Hacía mucho tiempo que no lo sentía tan real, tan próximo, tan capaz de quebrarle el aliento.

—Estamos juntos en esto, Esteph —respondió él, arrodillándose frente a ella para obligarla a mirarlo.

Era la segunda vez que alguien le decía lo mismo. Y la primera vez que lo escuchó… fue ella quien terminó clavándole un cuchillo a quien se lo prometió.

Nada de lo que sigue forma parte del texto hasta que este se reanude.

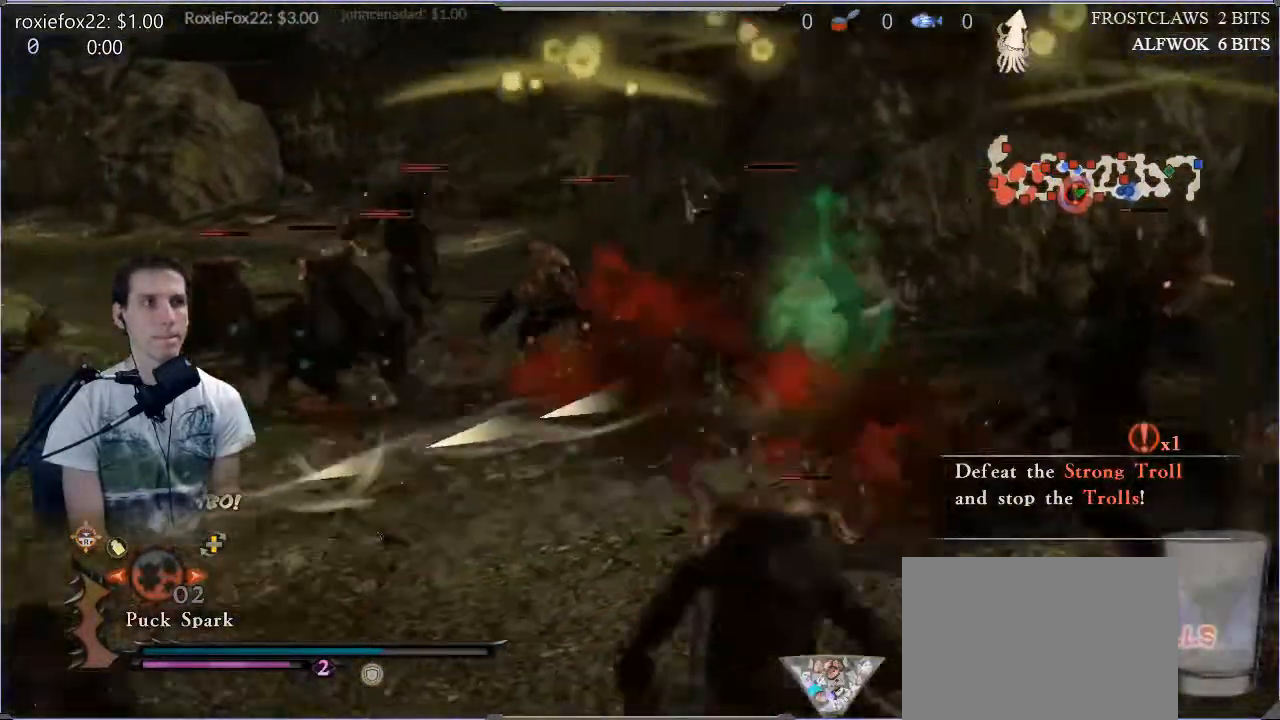
Gameplay with a controller (PlayStation layout); each line is a JSON object with the inputs held at the frame after it. "events" lists button and stick changes between this image and that frame as [ms after this image, input, new state], when the widget could be followed in between. Not read: L3 R3.
{"buttons": [], "left_stick": "center", "right_stick": "down", "events": [[117, "right_stick", "down-right"], [300, "right_stick", "center"], [367, "right_stick", "down"]]}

—No te ahogues en un vaso de agua.

Asintió, preguntándose cómo podía mantenerse tan sereno. Calculó que quizá el hecho de ser médico influía en esa inquebrantable calma. Seguro estaba acostumbrado a informar diagnósticos, sostener familias y presenciar batallas que a otros los partirían en dos.

—Iré a ver a Ava —anunció, poniéndose de pie con un esfuerzo sobrehumano.

No supo cómo subió el ascensor y llegó al segundo piso sin derrumbarse. Ya no quedaba un pensamiento que cruzara por su mente. Los agotó todos.

Se asomó por la ventanilla de la puerta para ver a sus hijos. Ahogó un sollozo y llevo una mano en su estómago.

—Estoy seguro de que en unas horas estarás de vuelta en casa —le susurraba él, ajeno a la tormenta que se avecinaba—. Te vas a recuperar.